Use plenty of water and salt it. Start tasting at 7 minutes and stop when the center loses its chalky core. Reserve a mug of pasta water for sauce. If you finish the pasta in sauce, stop the boil a minute early.

Macronutrient Math, Step By Step

Panels use dry pasta. That trips up shoppers because a cooked plate weighs much more. Here is the simple math. Start with 2 oz dry. That is 56 g. The panel lists 190 calories, 10 g protein, 38 g carbs, 1 g fat, and 5 g fiber for that dry amount. Cook it. Water moves in, weight goes up, but grams of protein and carbs in that portion stay put. So if your meal plan calls for 20 g protein from pasta, you would portion 4 oz dry from this box. That gives 20 g protein after cooking because the protein comes from the flour blend, not the water.

Why Per 100 Grams Helps With Comparisons

Many European labels use 100 g as the comparison base. The brand lists 17 g protein per 100 g on its U.S. page for Protein+ Spaghetti, which lines up with the 10 g per 56 g figure above. If you see a rival brand with 21 g per 100 g, that generally means a bit more protein per dry portion at home. Match the base, then compare.

Ingredients Quality And Mouthfeel

The blend uses durum wheat for structure and a trio of pulses for protein. Pea protein adds structure, lentil flour adds a nutty hint, and chickpea flour rounds out the mix. The strand holds sauce well and keeps a springy core when cooked to the lower end of the time range.

Balanced Meal Ideas By Goal

Higher Protein Plate

Stir a ladle of tomato sauce with browned turkey or lean beef into the pot during the last minute. Finish with grated Parmesan for extra protein and calcium.

Plant-Forward Plate

Fold in roasted mushrooms, spinach, and a cup of white beans. A spoon of pesto plus a squeeze of lemon wakes it up.

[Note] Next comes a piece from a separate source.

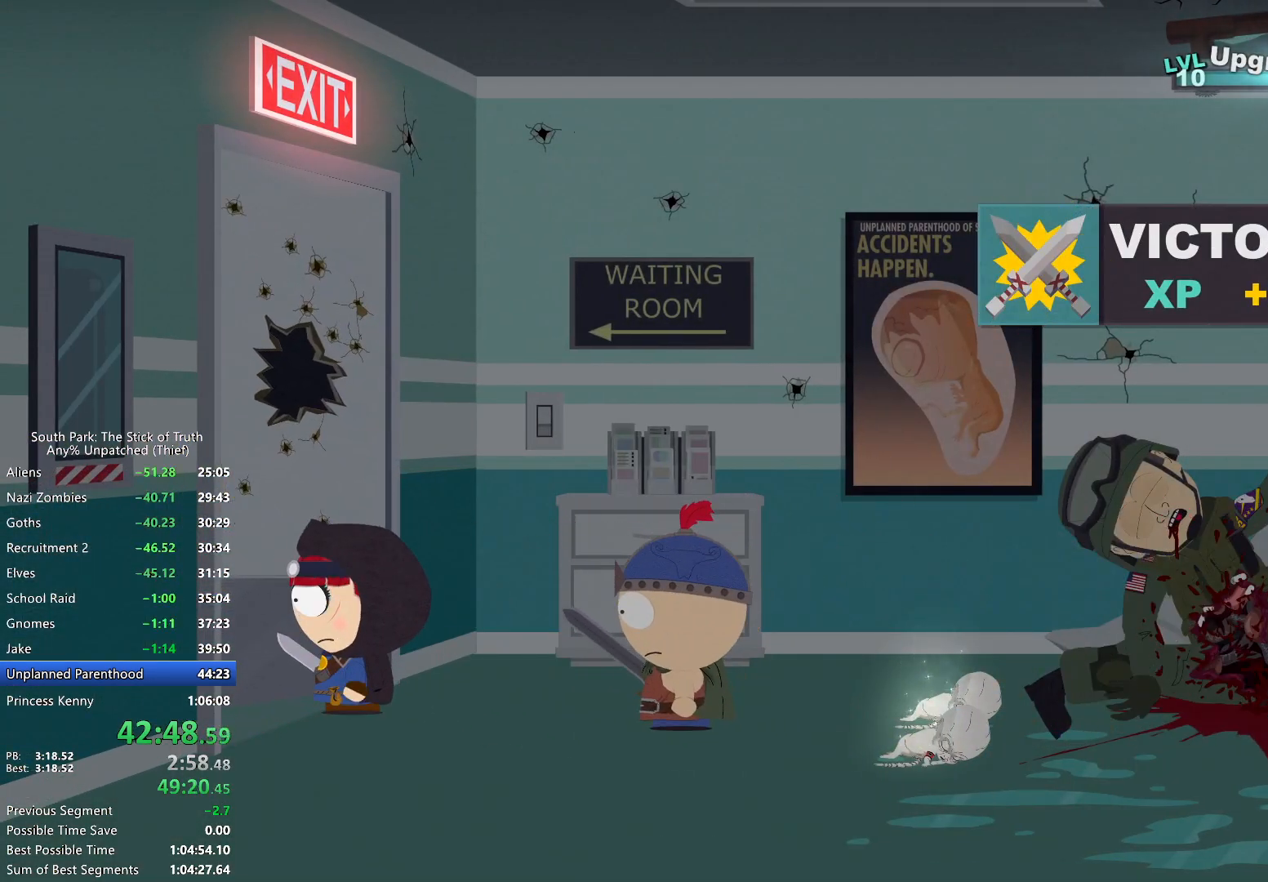
{"buttons": [], "left_stick": "center", "right_stick": "center", "events": [[183, "B", "down"], [450, "B", "up"]]}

Label Caveats And Variants

Barilla sells Protein+ in several shapes. Panels across shapes are close but not always identical. Some markets show different protein counts per 100 g due to local formulations. If you are in the U.S., rely on the panel that lists 17 g protein per 100 g for this spaghetti shape.

Cooking For Leftovers

Cook a larger batch and cool it quickly on a sheet pan to stop carryover. Toss with a touch of olive oil, portion into containers, and refrigerate. Reheat with a splash of water in the pan so the strands relax. This saves time on weeknights.

Troubleshooting Texture

Gummy strands usually come from a pot that was too small or water that was not at a rolling boil. Use a big pot and stir during the first minute to keep the nest from sticking. If the pasta clumps after draining, toss it straight into warm sauce with some pasta water. That starch helps bind sauce.

Comparison To Whole Grain And Legume Pastas

Whole grain spaghetti delivers more fiber per serving but often sits near 7 to 8 g protein per 2 oz dry. Single-ingredient legume pastas can hit 20 g protein per 2 oz dry, yet the flavor and bite differ from wheat. Protein+ sits in the middle: higher protein and fiber than classic wheat pasta with a familiar wheat taste.

Barilla High Protein Spaghetti Nutrition appears twice in this guide so you can see the exact phrase you searched for in context. The aim is simple: help you scan the label fast, portion with confidence, and build a plate you enjoy.